A large inrush current of course will trigger even a UPS device, besides fuses etc. But a good even an acceptable quality UPS won't be threatened by below 50 A inrush currents, according to my personal experience at least.


----------



## fmh3x (Apr 5, 2013)

*Does APFC cause higher inrush currents (was: How is inrush-current defined and measur*

Thank you, I hoped so, and this should be enough for practical purposes. But what do you think of the following reflections, from discussions in UPS user fora:

Charge depletion of the PSU circuitry while the UPS is switching to battery will cause inrush current to the PSU after the switch has been completed. Likely the inrush current will increase with the switchovertime of the UPS and the PC's power consumption PC in the moment that the power to the UPS is cut. You might even be able too measure and plot the relationship between these parameters .
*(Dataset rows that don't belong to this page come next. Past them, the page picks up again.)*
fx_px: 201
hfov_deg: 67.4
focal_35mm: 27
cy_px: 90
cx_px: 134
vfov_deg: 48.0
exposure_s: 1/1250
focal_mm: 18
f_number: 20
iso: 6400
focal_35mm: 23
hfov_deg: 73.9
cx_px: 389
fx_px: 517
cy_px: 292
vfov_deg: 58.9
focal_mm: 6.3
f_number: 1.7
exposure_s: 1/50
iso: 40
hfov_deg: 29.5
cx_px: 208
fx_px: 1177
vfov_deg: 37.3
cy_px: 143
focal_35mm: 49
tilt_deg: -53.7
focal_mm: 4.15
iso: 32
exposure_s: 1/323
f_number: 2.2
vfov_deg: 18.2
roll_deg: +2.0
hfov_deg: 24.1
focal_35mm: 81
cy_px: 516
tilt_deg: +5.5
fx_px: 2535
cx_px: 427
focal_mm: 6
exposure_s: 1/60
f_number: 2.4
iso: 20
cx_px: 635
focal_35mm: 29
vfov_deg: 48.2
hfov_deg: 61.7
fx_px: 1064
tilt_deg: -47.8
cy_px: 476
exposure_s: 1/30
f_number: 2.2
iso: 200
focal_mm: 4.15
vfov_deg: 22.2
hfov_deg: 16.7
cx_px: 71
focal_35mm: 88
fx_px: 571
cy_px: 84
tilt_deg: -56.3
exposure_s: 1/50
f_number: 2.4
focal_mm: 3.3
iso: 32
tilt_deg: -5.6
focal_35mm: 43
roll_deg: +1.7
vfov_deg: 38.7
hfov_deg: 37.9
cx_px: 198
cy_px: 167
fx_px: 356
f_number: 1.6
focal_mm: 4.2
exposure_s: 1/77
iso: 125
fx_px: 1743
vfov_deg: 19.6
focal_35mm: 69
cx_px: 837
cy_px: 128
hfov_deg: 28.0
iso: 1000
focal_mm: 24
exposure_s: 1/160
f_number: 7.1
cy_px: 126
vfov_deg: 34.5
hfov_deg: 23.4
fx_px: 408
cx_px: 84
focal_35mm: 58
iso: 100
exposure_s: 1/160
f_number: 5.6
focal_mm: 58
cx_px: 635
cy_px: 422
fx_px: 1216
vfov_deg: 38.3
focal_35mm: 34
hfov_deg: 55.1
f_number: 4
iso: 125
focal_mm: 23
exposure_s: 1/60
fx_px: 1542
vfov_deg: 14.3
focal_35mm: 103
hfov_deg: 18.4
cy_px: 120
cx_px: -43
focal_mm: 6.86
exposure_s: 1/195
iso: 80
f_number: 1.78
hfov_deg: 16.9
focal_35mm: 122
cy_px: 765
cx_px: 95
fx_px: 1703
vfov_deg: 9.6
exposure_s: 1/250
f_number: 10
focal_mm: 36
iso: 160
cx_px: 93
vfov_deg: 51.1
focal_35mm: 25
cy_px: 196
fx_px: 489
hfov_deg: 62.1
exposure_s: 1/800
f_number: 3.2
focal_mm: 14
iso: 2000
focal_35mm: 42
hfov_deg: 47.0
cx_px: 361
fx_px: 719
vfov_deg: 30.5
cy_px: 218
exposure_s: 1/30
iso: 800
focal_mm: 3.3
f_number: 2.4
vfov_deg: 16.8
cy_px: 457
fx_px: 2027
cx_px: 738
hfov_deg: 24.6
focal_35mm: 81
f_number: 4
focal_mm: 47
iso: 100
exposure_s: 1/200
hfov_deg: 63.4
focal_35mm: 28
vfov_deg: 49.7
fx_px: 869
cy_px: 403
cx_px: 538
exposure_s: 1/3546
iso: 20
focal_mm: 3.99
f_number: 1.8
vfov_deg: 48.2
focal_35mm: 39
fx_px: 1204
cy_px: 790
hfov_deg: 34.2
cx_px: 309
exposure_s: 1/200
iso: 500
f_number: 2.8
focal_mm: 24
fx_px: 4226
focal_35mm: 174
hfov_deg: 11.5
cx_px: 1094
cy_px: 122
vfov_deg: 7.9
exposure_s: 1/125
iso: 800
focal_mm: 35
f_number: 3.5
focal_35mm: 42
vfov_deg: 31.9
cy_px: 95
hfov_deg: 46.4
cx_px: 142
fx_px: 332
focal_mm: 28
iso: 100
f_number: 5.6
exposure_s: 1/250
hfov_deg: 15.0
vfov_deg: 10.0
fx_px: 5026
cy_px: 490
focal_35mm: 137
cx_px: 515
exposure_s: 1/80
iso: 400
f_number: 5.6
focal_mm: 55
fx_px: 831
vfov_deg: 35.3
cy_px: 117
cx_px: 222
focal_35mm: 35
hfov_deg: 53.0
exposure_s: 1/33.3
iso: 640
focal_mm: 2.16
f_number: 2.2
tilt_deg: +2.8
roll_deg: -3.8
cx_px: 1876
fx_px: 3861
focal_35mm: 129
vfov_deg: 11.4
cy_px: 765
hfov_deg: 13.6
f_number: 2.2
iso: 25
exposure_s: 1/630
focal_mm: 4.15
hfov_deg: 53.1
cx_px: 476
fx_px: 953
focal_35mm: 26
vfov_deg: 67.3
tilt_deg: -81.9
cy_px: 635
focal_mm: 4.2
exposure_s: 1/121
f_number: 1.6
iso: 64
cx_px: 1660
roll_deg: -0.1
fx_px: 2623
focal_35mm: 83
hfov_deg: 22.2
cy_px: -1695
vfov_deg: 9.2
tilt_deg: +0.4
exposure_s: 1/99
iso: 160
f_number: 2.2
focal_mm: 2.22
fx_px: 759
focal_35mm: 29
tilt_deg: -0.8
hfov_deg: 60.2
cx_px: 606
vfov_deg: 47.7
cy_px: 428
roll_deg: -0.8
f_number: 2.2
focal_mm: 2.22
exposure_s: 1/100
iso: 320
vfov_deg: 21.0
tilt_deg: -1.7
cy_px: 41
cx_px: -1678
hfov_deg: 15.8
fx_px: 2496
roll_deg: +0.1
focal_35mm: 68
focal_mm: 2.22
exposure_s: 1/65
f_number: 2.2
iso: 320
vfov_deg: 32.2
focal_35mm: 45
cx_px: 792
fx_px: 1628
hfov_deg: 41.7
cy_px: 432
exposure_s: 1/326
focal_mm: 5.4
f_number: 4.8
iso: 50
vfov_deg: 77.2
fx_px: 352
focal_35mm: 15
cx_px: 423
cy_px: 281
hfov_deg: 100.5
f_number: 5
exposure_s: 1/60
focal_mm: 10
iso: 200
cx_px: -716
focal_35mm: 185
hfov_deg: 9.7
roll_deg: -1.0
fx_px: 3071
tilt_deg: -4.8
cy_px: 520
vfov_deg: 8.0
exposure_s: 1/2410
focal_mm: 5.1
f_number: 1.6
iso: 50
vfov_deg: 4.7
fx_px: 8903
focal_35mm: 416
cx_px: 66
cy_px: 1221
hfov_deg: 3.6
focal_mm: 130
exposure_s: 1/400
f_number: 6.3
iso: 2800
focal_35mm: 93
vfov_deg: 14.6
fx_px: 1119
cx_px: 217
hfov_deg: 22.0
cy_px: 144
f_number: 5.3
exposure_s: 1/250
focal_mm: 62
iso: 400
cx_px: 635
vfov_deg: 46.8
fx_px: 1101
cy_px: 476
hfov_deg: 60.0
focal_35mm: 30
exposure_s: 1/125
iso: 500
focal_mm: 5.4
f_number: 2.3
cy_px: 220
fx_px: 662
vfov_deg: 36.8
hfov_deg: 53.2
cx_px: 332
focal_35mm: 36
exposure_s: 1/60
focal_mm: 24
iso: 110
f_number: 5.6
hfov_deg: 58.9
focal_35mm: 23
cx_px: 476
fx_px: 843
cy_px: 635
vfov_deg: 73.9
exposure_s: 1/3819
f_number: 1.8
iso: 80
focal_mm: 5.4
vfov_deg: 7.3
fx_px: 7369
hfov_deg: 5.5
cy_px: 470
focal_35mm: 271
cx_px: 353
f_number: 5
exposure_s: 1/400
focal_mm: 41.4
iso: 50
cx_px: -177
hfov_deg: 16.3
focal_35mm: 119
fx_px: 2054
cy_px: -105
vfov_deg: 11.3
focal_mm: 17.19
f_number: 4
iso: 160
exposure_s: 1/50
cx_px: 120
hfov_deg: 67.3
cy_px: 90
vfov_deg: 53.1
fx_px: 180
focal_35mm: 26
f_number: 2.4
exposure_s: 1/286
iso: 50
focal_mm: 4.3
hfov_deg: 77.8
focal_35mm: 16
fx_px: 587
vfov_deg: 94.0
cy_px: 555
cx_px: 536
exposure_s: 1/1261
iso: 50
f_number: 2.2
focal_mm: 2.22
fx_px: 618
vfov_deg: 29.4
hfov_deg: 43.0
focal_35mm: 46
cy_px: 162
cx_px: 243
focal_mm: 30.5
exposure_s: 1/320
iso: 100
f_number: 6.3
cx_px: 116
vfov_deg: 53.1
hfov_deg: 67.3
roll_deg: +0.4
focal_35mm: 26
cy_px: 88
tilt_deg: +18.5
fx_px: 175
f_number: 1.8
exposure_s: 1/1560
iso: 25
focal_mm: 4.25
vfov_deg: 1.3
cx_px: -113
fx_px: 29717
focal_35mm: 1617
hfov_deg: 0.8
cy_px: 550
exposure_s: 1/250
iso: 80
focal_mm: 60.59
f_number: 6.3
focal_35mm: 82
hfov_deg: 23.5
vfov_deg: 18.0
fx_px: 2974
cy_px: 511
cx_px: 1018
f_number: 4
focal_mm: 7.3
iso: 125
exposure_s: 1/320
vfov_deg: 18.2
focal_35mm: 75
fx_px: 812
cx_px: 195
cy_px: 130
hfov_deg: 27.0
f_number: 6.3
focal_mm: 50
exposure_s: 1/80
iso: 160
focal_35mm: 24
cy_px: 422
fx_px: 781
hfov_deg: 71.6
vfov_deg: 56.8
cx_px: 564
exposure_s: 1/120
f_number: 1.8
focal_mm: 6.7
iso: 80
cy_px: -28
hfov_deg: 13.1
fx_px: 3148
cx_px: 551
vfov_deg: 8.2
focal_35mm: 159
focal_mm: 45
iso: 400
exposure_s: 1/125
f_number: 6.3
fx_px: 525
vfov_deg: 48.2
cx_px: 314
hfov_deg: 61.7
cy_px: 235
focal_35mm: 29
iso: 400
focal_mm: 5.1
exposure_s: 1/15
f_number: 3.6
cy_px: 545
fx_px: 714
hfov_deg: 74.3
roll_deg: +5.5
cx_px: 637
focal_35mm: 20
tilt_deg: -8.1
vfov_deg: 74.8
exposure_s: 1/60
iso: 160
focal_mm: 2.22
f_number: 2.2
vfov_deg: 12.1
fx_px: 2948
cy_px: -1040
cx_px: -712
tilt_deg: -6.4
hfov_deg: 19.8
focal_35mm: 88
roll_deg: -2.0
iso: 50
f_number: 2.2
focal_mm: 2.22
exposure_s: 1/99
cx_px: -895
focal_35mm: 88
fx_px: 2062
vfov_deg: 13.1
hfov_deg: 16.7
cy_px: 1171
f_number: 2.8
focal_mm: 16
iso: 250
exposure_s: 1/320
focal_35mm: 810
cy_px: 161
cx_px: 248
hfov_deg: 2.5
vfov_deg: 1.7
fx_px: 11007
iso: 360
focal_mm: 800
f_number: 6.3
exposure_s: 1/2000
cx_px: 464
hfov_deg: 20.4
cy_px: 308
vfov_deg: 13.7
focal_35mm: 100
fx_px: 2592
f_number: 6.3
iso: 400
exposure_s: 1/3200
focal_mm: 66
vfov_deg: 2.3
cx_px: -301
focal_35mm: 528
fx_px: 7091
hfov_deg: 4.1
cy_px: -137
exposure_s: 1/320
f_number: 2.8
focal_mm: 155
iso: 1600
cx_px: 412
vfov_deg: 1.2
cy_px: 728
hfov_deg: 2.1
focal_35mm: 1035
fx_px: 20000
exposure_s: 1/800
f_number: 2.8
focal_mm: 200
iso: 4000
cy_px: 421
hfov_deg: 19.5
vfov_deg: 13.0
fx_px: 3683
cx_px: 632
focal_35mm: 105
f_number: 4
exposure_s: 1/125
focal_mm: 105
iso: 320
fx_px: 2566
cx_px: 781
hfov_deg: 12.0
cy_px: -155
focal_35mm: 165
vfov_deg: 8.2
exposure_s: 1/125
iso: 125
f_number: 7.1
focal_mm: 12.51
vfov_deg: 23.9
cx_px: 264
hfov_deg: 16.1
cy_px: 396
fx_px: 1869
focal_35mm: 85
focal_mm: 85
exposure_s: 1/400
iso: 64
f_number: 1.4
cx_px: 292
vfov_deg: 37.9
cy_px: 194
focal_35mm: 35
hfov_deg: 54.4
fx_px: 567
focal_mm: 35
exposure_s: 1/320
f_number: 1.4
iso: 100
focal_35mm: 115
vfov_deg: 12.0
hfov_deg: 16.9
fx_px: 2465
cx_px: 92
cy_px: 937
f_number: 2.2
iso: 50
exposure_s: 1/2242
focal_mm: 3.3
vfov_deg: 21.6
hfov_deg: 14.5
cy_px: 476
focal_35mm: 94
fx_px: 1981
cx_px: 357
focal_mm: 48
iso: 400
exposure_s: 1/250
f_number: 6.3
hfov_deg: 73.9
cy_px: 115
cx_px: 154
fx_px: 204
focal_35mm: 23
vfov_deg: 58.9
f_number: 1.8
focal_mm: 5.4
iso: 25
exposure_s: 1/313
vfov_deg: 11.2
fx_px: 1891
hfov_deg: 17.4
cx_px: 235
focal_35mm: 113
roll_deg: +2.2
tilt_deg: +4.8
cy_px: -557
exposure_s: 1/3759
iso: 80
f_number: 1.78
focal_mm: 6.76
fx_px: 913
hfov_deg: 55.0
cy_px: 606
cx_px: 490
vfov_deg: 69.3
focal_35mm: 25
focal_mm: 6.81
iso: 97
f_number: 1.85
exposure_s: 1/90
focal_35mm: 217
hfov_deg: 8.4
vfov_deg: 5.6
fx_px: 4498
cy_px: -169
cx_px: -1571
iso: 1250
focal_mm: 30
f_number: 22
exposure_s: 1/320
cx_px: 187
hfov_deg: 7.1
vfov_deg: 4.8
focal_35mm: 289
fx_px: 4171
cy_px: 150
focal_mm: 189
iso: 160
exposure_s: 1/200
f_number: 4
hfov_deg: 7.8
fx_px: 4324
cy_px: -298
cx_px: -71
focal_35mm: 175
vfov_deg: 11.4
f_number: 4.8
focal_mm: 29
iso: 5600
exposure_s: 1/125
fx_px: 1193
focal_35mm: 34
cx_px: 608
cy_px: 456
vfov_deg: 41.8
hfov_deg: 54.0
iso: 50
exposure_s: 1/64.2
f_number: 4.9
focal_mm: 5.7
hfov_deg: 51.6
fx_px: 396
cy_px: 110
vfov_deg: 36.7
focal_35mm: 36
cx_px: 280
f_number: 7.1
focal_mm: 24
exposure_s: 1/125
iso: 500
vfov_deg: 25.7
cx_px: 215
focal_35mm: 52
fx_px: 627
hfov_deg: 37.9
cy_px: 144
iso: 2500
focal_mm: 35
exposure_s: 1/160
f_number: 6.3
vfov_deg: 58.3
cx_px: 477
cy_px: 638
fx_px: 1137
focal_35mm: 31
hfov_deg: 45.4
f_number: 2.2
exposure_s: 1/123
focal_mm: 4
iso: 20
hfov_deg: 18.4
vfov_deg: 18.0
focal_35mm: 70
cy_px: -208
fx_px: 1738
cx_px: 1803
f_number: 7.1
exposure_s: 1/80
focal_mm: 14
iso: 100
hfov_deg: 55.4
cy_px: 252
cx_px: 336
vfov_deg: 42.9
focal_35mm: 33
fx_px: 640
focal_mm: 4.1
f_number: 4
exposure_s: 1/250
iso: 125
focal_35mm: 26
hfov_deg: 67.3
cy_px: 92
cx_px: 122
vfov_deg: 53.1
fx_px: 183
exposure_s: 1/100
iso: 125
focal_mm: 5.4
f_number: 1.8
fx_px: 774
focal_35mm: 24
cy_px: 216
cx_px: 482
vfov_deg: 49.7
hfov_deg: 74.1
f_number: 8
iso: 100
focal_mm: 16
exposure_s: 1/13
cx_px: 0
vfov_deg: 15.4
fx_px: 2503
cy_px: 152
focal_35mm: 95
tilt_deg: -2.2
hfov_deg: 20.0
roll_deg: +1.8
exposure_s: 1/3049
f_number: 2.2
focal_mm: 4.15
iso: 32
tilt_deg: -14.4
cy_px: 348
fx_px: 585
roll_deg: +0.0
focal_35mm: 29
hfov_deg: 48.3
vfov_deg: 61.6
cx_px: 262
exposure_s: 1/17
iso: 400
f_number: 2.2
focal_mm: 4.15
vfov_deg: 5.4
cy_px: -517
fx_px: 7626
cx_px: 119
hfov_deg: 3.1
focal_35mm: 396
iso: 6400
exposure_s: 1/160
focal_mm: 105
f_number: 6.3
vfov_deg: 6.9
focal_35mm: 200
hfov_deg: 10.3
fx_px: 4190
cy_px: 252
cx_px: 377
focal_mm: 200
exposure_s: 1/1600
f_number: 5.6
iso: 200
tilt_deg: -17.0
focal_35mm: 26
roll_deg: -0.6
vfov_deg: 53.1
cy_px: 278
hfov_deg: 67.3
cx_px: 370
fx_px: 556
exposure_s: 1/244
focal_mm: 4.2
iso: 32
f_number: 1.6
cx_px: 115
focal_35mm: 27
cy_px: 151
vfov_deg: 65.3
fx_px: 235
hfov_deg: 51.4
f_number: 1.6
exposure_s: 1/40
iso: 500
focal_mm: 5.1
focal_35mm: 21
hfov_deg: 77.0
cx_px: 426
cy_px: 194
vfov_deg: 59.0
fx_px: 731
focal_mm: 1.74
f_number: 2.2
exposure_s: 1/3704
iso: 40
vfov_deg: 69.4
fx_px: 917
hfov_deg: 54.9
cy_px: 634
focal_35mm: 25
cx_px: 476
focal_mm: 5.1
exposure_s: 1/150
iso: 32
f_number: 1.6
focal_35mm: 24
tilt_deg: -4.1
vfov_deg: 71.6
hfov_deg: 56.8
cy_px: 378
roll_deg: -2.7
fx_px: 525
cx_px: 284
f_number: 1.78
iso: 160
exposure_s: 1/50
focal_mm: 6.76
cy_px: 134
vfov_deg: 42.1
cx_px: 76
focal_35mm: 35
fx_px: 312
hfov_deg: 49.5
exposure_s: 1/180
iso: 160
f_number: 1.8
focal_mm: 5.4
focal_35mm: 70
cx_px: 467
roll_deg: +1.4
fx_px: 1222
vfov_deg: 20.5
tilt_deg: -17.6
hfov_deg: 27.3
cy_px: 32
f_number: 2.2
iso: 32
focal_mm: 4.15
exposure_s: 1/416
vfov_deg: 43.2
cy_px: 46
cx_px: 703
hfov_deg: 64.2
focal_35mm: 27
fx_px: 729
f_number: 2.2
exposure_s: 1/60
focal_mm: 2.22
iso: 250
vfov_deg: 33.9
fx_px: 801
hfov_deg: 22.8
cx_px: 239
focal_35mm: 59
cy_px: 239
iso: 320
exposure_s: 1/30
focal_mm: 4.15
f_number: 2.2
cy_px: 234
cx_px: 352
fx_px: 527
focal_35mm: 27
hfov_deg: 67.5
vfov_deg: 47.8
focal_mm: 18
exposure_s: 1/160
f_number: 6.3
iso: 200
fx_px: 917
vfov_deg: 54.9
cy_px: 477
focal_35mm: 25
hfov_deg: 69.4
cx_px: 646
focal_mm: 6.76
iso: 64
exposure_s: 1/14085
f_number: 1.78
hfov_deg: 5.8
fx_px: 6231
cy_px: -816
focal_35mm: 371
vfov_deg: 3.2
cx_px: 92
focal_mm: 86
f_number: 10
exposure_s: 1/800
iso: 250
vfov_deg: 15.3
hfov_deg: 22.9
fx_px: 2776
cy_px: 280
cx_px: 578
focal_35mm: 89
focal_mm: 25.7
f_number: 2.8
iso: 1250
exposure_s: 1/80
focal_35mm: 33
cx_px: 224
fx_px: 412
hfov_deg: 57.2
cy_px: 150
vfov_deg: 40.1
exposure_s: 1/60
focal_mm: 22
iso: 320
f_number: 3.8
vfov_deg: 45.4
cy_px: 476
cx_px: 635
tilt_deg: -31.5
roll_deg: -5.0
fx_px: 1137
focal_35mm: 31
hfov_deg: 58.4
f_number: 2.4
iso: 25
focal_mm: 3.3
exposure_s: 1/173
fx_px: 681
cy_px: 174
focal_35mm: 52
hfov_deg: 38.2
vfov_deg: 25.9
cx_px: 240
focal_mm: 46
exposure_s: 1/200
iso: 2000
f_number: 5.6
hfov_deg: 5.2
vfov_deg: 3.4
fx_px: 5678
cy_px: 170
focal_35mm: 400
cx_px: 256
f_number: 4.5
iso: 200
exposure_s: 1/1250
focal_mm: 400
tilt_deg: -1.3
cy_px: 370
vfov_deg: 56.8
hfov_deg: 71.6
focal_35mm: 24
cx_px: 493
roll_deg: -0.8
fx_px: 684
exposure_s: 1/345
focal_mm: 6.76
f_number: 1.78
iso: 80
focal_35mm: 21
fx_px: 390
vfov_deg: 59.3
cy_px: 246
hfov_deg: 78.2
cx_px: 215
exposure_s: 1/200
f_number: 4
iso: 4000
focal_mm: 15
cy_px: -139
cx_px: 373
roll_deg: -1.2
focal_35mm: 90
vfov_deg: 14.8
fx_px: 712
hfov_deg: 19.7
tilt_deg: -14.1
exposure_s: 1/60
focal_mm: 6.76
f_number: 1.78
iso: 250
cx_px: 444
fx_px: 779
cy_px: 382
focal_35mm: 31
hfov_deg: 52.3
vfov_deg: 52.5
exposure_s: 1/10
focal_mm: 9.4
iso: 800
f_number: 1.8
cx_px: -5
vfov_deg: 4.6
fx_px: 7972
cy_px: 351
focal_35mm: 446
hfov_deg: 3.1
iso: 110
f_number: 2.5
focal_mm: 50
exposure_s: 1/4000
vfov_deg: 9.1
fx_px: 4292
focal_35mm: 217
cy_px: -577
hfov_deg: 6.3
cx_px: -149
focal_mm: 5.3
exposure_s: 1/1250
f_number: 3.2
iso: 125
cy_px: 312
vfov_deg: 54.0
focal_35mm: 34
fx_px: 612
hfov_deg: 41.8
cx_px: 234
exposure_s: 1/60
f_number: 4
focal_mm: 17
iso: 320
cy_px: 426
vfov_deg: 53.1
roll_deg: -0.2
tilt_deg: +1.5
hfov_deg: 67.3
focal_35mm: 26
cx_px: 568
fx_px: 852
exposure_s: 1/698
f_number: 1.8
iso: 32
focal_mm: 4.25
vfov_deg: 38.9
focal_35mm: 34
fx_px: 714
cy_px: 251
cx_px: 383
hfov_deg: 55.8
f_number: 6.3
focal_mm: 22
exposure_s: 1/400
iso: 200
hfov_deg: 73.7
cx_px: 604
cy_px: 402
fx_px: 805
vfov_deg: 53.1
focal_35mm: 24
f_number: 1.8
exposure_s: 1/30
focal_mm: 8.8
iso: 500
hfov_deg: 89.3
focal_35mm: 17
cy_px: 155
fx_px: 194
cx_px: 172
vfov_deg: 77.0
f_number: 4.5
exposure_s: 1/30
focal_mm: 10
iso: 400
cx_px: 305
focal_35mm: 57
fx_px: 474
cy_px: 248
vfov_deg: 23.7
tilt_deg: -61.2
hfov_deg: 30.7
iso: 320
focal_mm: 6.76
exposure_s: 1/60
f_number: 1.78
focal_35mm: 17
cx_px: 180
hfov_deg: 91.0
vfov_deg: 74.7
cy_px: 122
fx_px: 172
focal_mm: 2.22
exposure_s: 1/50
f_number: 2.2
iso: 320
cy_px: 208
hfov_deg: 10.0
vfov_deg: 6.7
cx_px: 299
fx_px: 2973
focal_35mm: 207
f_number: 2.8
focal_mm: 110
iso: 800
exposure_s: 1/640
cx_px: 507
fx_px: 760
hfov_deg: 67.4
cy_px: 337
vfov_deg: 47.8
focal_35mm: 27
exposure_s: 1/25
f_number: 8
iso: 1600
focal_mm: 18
In any case, a PSU with the  very low inrush current of 27,1 A, which you recently reviewed, should not bring down a UPS with reasonable reserve capacity because of a too high inrush current. And the very high power factor correction and efficiency of such a PSU would further reduce the risk.

And here comes the question: Active power factor correction is said to cause stronger inrush currents, so if your UPS is tripped immediately after switching to batteries the recommendation is to get a PSU without APFC. Is it really true that although APFC reduces the load on its source over time,  it increases inrush currents? Or is it simply that  PSUs differ in capacitances and current-limiting circuitry, independently of their type of PFC?


----------



## crmaris (Apr 5, 2013)

Yeap APFC increases inrush current because of the hold-up cap involved in its design. But an NTC thermistor can effectively lower the inrush current that the hold up cap(s) create.


----------